Egan también hizo fila en esa puerta, pero mucho más tarde, cuando la fiesta del podio y de los confetis ya se había terminado, y en esa larga loma solo quedaban borrachos y carros tirados en desorden.

Antes, mucho antes, pude entrevistar al Uno del Ineos, y de la carrera. Le puse el micrófono y le solté:

—Pasaste el día Egan, y es lo que importa.

—Sí, fue una jornada dura, Yates está muy fuerte. Debo agradecer lo hecho por Daniel Martínez, porque fue mi ángel de la guarda —dijo todavía sin aliento, ataviado de buso y chaquetilla.

Y entonces, en esas montañas lejanas de mi hogar, brilló el sol sobre mí. Parado allí, esperando que todo acabara para poder irme al hotel, apareció Tonina, la madre de Marco Pantani. Fue llevada al podio, con uno de sus nietos, y allí le entregaron una maglia rosa de recuerdo y una réplica exacta, en tamaño y peso, del trofeo Senza Fine.

Mientras ella lloraba recordando al Pirata, Egan esperaba en las escalas, suspirando, su turno para abrir la champaña.

Cuando ella bajó, él subió, y luego, ambos, coincidieron en la zona mixta. Tonina iba respondiendo las preguntas de los periodistas de izquierda a derecha, y Egan iba de derecha a izquierda. Se encontraron en la mitad, y los micrófonos se reunieron frente a sus bocas, como un enjambre de abejas sobre la miel.

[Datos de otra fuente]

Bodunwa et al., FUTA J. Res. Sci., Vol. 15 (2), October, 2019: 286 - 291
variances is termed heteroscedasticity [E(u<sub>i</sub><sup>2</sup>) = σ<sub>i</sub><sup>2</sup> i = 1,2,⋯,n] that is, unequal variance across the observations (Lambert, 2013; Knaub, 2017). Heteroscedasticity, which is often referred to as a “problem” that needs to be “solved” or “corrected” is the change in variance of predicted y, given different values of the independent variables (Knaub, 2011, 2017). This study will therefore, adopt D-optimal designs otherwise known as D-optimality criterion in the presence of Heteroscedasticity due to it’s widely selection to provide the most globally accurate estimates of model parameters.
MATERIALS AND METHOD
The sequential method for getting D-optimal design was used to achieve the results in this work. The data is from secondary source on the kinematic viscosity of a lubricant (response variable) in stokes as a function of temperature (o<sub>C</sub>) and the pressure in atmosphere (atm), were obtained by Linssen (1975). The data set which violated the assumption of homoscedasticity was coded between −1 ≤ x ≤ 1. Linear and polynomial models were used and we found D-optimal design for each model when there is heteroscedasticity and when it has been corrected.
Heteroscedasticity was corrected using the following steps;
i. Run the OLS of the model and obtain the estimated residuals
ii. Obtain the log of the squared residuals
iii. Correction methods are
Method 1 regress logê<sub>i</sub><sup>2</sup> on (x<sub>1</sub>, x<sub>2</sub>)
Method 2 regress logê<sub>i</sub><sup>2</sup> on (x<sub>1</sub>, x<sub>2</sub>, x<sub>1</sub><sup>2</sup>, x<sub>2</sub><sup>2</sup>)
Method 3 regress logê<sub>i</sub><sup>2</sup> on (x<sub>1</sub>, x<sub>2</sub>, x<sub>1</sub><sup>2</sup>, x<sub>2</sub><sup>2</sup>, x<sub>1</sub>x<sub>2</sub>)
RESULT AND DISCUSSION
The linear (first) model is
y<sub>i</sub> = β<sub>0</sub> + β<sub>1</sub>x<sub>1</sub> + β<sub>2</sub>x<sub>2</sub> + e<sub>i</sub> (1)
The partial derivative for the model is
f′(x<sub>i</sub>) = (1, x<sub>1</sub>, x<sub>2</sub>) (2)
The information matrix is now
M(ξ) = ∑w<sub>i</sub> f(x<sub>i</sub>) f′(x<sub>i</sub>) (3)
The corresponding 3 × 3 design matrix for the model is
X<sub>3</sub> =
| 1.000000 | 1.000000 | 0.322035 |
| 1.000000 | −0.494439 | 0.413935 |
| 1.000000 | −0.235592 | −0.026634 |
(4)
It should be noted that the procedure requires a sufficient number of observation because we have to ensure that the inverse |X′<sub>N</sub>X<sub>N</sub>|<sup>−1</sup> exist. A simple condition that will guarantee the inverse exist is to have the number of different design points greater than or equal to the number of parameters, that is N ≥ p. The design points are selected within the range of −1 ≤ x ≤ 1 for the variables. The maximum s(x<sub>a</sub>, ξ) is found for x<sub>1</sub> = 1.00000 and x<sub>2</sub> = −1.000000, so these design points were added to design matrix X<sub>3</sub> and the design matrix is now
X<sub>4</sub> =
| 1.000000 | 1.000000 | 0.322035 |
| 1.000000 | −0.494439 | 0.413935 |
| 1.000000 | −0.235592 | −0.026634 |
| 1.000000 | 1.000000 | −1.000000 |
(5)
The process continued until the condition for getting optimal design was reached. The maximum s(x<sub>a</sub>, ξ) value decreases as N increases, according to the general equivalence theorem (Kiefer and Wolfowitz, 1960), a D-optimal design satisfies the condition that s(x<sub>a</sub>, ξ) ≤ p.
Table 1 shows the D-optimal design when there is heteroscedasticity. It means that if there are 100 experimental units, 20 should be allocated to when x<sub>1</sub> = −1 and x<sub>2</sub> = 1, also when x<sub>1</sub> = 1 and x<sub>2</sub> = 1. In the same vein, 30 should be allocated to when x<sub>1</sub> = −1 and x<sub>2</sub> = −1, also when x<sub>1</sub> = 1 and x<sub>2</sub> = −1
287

Se vieron, se saludaron, se mimaron y se consolaron. Él, un niño apagado, añorando el abrazo de su madre, y ella, con su herida antigua aún no cicatrizada. Huérfanos los dos por los amores lejanos, se abrazaron y se calentaron con frases de cariño.

Luego Tonina se levantó de la silla y se alejó con el Senza Fine en brazos, como si fuera un niño recién nacido. Se quedó a un lado todavía observando al colombiano.

Entonces me le acerqué y, en pésimo italiano, le dije que admiraba mucho a Marco, a su hijo, a ese ragazzo que murió desilusionado y solo en 2004, después de haberle demostrado al mundo que era el mejor subiendo puertos, batallando y atacando como fiera herida.

—¿Me permite una foto?

—Claro, ¿eres colombiano?

—Sí, colombiano.

—¿Amigo de Egan?

—Sí, amigo —le mentí.

—Te digo, yo abrazo a Egan y siento que estoy abrazando a mi propio hijo —me dijo, y se echó a llorar.

Luego me pidió:

—Amigo, sostenme esto, para poder hacer la foto.

Me entregó el Senza Fine y yo no podía creerlo. Luego le pidió a su nieto que tomara la foto, mientras yo olía aquel trofeo y descubría un poco de su brillo dorado.

Me sentí el campeón del Giro, el campeón de cualquier cosa, por primea vez. Tonina se despidió con abrazo y con beso, y no sé si el calor de mi cuerpo también encontró recuerdos del pasado, porque yo sí, yo encontré un abrazo perdido de mi madre muerta, y me sentí el hombre más feliz del mundo, al menos por ese día, allá, en los fascinantes Dolomitas.